Taking care of associates—as all Home Depot employees are referred to—is important to Carestia and it shows in the way he’s always looking to invest in associates in the right way, whether it be training or exposure to other senior leaders or taking on challenging projects, says Toll.

“Recently I had an associate come to me and say, ‘Victoria, I never would have applied for that job had I not heard Serge speak about the importance of taking on cross-functional collaborative assignments and I wouldn’t have aspired to do more had it not been for him.’”

Another example of Carestia’s beloved leadership style shone through during the opening of the stocking distribution centre (SDC) portion of the Vaughan facility.

“Serge’s vision for the building came through loud and clear as to what we needed to do collectively and collaboratively to make sure that customers needs were met.”

Carestia’s approach is not a top-down one, adds Toll. He doesn’t pretend to have all the answers, instead challenging the team collectively to find the right one.

“He often says, ‘We’re not trying to build the best supply chain, we’re trying to build the best supply chain for Home Depot.’”

Changing expectations

Constructing that supply chain is still a work in progress, says Carestia. And that’s because of the customer.

“The customer is ever-changing,” he says. “And we’ve built a model that can get product from anywhere in our network to the customer, whether they want to buy the product in-store or online.

“Every retailer is facing the same challenges and expectations from customers. Our focus is on giving the customer the same level of service in home delivery that they have come to expect in-store.”

The supply chain at the home improvement retailer revolves around delivering the best possible customer experience, he says and is based on three simple questions:

 

  1. How do we build that customer-facing network?
  2. How do we get close to the customer? And;
  3. How do we flow product fast and efficiently to the customer?

 

“And we do all that in what I would call the Home Depot way, which is based on our values and culture,” says Carestia.

While The Home Deport stores still offer customers convenience, Carestia says the second phase of the company’s supply chain transformation entails building that same level of service customers expect when their goods are delivered to their home or job site.

“And we’re well on our way with that transformation,” he says “We do more deliveries direct to home and job site than any other home improvement retailer in Canada.”
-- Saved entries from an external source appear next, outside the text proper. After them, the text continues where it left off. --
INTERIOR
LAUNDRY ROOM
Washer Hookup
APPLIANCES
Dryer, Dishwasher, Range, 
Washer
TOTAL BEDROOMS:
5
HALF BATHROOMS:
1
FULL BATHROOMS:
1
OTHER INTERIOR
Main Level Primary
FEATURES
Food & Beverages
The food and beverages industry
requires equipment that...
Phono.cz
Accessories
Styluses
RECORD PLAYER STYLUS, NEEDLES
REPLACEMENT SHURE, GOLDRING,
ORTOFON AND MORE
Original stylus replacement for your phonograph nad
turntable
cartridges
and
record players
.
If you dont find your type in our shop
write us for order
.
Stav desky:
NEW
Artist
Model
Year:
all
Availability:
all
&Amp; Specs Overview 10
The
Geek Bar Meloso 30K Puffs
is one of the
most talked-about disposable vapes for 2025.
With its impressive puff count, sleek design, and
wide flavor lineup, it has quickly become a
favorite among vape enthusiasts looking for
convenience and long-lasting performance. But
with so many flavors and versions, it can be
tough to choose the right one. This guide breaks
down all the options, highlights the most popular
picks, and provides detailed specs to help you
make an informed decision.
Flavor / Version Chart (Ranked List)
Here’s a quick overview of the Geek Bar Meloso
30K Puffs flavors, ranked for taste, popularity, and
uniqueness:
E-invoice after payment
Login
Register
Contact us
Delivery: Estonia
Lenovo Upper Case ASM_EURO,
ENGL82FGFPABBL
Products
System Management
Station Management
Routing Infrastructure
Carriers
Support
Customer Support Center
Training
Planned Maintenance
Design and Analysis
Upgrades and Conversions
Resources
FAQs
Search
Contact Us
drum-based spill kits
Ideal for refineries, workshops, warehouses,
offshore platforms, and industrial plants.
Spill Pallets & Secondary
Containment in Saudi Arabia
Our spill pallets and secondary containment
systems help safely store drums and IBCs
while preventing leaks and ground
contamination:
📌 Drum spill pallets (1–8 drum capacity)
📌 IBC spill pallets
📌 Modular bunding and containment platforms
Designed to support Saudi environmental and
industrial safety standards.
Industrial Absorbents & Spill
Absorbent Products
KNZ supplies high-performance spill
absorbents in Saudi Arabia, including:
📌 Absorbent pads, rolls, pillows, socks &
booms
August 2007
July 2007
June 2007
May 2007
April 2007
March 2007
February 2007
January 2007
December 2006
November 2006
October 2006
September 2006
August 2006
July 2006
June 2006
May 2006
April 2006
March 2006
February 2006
As the No. 1 appliance retailer in the country, many of The Home Depot’s deliveries are what the industry refers to as “white glove,” and Carestia says they want to make those experiences seamless for customers.

“It’s not just dropping it off,” says Carestia. “We come in your house, we put it in place, we take the old unit back and then we install, which a lot of companies don’t do. Our service extends well beyond delivering to the front door.”

For online orders The Home Depot has two direct fulfillment facilities that receive shipments from both vendors and the SFCs before going to a last-mile agent. Special order products are also delivered from a SFC to the store to be picked up by the customer, explains Carestia.

“Eventually, we will have the opportunity to flow product either from our SFCs directly to the customer or continue to use direct fulfillment centres or cross-stock hubs across the country to get it on that last-mile truck.”

Their vision is to create an adaptable network, so that customers will be able to get products wherever and whenever they want, and for most items that means same day or next day delivery.

“We need to be flexible and we need to evolve as customer demands change so that we’re relevant and we’re best in class.”